Bates, Baum & Landey, Beverly B. Bates, Swift, Currie, McGhee & Hiers, Glover McGhee, Nall, Miller & Cadenhead, James W. Dorsey, James C. Gaulden, Jr., Atlanta, for appellees.
Mrs. Davidson brought suit against the appellant, St. Paul Fire & Marine Ins. Co., alleging that appellant's negligence had caused the death of her husband. The trial court overruled appellant's motion for summary judgment, and this court granted appellant's application for interlocutory appeal. Held:
1. The uncontroverted facts show that appellant issued a liability insurance policy to Atlantic Moving & Storage, Inc. ("Atlantic") which covered, inter alia, vehicles owned by Atlantic. Mrs.
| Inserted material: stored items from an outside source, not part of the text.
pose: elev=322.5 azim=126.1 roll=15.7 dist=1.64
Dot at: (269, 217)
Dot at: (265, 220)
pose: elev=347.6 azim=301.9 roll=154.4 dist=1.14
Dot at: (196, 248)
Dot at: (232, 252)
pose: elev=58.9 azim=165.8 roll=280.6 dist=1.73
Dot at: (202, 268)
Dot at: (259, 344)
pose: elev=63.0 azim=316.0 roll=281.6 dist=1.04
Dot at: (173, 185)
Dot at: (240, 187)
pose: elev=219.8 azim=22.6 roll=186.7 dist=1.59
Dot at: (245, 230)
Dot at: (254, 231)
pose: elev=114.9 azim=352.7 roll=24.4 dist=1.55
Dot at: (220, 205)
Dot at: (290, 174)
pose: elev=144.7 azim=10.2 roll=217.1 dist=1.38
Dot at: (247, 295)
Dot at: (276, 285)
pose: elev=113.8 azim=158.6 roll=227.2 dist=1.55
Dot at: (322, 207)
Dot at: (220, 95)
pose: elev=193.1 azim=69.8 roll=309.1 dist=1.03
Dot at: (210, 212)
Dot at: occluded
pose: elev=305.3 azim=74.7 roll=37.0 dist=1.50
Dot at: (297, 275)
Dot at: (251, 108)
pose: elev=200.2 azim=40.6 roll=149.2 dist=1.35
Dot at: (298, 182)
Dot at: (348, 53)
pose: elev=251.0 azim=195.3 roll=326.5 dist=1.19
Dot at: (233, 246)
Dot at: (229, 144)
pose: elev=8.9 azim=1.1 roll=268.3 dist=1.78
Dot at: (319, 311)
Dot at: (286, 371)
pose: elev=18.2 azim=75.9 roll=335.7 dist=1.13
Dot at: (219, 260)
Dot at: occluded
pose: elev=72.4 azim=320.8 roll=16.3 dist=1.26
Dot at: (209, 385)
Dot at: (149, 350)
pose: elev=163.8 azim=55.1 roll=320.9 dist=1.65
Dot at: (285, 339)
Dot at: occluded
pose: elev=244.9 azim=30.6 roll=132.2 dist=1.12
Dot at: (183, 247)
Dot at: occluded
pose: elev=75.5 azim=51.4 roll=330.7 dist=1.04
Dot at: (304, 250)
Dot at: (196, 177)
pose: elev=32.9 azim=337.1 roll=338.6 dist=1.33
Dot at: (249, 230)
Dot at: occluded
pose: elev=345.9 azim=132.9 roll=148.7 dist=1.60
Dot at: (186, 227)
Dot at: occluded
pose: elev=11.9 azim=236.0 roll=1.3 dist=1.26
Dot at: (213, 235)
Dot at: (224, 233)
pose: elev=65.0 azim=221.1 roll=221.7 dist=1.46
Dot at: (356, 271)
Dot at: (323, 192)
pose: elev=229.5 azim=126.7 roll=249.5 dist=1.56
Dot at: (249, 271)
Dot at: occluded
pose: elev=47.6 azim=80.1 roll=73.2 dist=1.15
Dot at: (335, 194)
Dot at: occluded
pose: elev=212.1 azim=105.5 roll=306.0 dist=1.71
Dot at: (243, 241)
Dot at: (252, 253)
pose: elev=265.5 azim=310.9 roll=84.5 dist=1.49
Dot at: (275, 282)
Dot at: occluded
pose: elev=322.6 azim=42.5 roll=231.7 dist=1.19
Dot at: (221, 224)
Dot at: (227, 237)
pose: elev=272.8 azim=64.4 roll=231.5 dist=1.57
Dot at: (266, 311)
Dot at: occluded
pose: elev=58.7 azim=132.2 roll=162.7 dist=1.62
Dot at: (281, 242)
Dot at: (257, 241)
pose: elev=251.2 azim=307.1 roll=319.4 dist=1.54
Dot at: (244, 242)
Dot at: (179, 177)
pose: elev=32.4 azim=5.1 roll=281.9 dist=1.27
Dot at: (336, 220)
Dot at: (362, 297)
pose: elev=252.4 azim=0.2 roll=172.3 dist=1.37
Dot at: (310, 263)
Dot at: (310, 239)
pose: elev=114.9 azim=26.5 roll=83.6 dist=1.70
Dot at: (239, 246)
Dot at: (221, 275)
Davidson's husband ("deceased") while traveling in a vehicle owned by Atlantic, was killed when the vehicle struck a bridge abutment, allegedly as a result of defective tires. The vehicle in which the deceased died was at the time of his death traveling interstate under a lease agreement between Atlantic and North American Van Lines ("North American"), under a valid certificate of public convenience and necessity issued to North American by the Interstate Commerce Commission ("ICC").
Additional uncontroverted facts showed that North American requested Atlantic to have regularly inspected all of its vehicles traveling under the ICC certificate, including the vehicle in which deceased died. All such vehicles were in fact inspected by entities which specialized in truck inspection and maintenance and were approved by North American. The appellant was not such an approved inspection entity.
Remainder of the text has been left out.